Maybe Attention is a Good Start
According to Meta’s AI chief Yann LeCun, “Auto-regressive LLMs are like processes that keep getting away from the correct answers exponentially”.
This is possibly why Meta also introduced MEGALODON, a neural architecture for efficient sequence modelling with unlimited context length. It is designed to address the limitations of Transformer architecture in handling long sequences, including quadratic computational complexity and limited inductive bias for length generalisation.
This is similar to Google introducing Feedback Attention Memory (FAM), a novel Transformer architecture that leverages a feedback loop to enable the network to attend to its own latent representations, fostering the emergence of working memory within the Transformer and allowing it to process indefinitely long sequences.
In April, Google also unveiled a new family of open-weight language model RecurrentGemma 2B, by Google DeepMind, based on the novel Griffin architecture.
This architecture achieves fast inference when generating long sequences by replacing global attention with a mixture of local attention and linear recurrences.
Speaking of mixture, Mixture of Experts (MoE) models are also on the rise. It is a type of neural network architecture that combines the strengths of multiple smaller models, known as ‘experts’, to make predictions or generate outputs. An MoE model is like a team of hospital specialists. Each specialist is an expert in a specific medical field, such as cardiology, neurology, or orthopaedics.
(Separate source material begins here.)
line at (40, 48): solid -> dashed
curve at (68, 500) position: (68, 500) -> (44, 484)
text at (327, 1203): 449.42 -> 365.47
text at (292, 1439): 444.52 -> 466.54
With respect to Transformer models, MoE has two key elements – Sparse MoE Layers and a Gate Network. Sparse MoE layers represent different ‘experts’ within the model, each capable of handling specific tasks. The gate network functions like a manager, determining which words or tokens are assigned to each expert.
This has led to Jamba. AI21 Labs introduced Jamba, which is a hybrid decoder architecture that combines Transformer layers with Mamba layers, along with an MoE module. The company refers to this combination of three elements as a Jamba block.
Jamba applies MoE at every other layer, with 16 experts, and uses the top 2 experts at each token. “The more the MoE layers, and the more the experts in each MoE layer, the larger the total number of model parameters,” wrote AI21 Labs in Jamba’s research paper.
The End of Transformers?
Before Transformers were all the hype, people were obsessed with recurrent neural networks (RNNs) for deep learning. But by definition, RNNs process data sequentially, which was thought to be an unfit choice for text-based models.
But Transformers are also just a modification of RNNs with an added attention layer. This could be the same for something that “replaces” Transformers.
Jensen Huang had asked the panel at NVIDIA GTC 2024 about the most significant improvements to the base Transformer design. Aidan Gomez replied that extensive work has been done on the inference side to speed up these models. However, Gomez said that he is quite unhappy with the fact that all developments happening today are built on top of Transformers.
“I still think it kind of disturbs me how similar to the original form we are. I think the world needs something better than the Transformer,” he said, adding that he hopes it will be succeeded by a ‘new plateau of performance’. “I think it is too similar to the thing that was there six or seven years ago.”